Stored rows:

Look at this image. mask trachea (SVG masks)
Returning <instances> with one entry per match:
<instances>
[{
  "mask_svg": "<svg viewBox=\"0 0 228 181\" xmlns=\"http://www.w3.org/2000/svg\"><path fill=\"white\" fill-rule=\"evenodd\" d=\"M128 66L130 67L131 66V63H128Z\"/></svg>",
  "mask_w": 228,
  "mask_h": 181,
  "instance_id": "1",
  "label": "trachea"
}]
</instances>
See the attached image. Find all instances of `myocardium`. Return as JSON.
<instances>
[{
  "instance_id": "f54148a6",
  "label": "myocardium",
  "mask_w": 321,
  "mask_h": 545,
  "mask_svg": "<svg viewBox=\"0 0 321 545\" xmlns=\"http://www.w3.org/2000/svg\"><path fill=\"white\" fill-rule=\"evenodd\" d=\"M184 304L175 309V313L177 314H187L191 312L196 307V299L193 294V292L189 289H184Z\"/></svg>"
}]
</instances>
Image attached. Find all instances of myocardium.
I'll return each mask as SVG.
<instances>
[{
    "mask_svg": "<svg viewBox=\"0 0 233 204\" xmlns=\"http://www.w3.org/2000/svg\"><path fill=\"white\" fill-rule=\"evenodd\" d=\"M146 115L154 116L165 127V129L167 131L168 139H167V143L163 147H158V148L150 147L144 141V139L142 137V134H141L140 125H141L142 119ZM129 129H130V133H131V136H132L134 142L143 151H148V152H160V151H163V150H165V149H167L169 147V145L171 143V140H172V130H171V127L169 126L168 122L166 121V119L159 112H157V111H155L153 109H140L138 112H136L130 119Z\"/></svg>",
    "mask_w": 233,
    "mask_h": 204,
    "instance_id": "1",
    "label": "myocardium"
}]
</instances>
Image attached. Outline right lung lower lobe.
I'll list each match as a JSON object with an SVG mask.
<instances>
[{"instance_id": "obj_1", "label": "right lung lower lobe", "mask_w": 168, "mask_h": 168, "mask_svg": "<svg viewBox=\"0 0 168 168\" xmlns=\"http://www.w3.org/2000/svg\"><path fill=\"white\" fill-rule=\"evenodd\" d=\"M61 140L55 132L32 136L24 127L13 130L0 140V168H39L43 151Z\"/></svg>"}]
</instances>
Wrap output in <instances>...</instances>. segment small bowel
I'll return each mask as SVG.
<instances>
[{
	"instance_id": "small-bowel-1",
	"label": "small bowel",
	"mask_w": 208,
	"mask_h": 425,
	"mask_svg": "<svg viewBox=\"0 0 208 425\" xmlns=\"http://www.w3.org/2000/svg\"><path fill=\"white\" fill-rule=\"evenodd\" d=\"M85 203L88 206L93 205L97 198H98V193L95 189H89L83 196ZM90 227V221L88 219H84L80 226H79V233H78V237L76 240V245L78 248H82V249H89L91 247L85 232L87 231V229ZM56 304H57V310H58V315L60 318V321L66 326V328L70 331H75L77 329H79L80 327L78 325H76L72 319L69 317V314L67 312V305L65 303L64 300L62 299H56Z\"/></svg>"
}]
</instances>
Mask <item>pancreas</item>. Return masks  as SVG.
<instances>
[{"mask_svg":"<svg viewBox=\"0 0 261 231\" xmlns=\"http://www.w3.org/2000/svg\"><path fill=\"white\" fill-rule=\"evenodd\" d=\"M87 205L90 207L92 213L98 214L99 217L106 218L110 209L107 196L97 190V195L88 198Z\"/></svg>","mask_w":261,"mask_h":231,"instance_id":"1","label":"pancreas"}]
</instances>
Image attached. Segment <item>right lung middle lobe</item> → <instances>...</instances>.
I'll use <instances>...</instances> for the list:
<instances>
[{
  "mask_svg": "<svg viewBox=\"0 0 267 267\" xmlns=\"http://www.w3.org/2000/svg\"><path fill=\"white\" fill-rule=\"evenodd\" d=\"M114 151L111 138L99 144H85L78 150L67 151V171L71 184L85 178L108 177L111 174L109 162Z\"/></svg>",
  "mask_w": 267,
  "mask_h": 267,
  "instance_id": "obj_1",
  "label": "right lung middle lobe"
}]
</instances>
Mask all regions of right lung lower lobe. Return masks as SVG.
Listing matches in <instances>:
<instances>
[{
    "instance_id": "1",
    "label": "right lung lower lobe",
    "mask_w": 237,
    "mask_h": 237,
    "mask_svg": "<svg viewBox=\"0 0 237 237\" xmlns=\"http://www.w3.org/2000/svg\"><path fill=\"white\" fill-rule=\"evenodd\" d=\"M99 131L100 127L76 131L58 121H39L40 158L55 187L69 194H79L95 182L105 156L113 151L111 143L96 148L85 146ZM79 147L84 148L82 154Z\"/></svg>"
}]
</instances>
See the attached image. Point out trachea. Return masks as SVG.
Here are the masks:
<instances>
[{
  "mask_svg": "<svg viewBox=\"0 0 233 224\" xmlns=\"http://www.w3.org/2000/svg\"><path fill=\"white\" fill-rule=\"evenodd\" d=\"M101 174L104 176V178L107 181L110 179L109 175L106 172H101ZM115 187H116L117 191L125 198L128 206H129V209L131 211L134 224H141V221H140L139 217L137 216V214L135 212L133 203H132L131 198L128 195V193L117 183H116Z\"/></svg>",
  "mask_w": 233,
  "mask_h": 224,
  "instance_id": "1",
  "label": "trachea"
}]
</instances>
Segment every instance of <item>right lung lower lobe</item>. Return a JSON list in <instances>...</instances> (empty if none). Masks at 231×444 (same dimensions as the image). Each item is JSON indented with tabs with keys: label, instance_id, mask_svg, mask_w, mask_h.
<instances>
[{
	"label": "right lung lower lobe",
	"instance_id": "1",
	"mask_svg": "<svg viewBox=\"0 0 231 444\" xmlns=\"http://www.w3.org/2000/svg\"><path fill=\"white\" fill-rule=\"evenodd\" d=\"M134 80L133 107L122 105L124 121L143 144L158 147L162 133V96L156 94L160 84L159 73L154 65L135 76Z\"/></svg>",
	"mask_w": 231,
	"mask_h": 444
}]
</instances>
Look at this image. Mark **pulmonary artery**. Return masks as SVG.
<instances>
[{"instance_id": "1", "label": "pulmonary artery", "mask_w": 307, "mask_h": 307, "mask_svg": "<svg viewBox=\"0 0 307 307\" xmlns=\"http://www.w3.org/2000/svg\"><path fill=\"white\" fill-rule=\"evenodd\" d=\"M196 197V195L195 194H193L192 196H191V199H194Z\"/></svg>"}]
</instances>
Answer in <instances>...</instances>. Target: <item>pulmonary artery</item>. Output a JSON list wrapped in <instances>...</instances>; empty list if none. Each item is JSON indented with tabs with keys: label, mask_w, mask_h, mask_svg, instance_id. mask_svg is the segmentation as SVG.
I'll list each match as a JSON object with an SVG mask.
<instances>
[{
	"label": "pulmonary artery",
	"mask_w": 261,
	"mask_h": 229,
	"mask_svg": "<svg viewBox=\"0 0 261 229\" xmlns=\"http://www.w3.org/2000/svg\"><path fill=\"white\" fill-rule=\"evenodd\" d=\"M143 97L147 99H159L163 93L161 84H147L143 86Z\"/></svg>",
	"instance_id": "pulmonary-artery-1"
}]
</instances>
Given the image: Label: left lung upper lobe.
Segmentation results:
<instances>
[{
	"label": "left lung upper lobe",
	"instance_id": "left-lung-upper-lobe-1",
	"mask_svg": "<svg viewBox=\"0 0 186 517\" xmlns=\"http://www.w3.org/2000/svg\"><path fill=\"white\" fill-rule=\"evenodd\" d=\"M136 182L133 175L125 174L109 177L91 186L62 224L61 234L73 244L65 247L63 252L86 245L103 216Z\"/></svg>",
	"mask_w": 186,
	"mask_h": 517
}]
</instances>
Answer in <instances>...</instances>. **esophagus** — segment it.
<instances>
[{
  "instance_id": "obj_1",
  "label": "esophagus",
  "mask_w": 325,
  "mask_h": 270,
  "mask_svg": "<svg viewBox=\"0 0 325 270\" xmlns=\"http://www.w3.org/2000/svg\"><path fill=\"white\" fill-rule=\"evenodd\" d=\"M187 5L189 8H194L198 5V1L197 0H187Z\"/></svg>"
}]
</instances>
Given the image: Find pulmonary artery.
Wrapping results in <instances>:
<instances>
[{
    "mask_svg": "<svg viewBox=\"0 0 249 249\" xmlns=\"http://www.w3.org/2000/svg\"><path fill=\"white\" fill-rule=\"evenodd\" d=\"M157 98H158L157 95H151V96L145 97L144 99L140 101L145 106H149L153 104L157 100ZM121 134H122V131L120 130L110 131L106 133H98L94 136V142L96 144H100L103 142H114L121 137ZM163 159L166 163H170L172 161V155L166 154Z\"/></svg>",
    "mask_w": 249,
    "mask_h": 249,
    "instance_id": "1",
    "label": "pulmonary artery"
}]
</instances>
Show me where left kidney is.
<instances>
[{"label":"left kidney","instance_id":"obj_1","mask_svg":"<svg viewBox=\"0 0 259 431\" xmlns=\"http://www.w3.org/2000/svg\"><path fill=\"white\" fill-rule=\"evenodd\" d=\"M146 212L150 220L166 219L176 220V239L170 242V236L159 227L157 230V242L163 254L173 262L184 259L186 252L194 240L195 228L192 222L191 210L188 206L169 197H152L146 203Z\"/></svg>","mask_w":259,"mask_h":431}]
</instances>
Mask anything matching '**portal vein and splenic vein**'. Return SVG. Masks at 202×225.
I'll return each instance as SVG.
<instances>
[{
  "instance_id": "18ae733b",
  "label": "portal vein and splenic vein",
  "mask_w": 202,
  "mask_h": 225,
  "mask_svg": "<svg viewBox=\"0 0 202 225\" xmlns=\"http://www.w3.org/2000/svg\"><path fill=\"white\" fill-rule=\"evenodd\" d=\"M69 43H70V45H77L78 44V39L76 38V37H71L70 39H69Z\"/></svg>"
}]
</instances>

Objective: Please give the stretch from the line containing "Mask anything matching" through the end of the items again, swapping "anything" for "everything" and leaving all else unchanged.

Task answer:
Mask everything matching '**portal vein and splenic vein**'. Return SVG. Masks at 202×225.
I'll return each instance as SVG.
<instances>
[{
  "instance_id": "18ae733b",
  "label": "portal vein and splenic vein",
  "mask_w": 202,
  "mask_h": 225,
  "mask_svg": "<svg viewBox=\"0 0 202 225\" xmlns=\"http://www.w3.org/2000/svg\"><path fill=\"white\" fill-rule=\"evenodd\" d=\"M69 43H70V45H77L78 44V39L76 38V37H71L70 39H69Z\"/></svg>"
}]
</instances>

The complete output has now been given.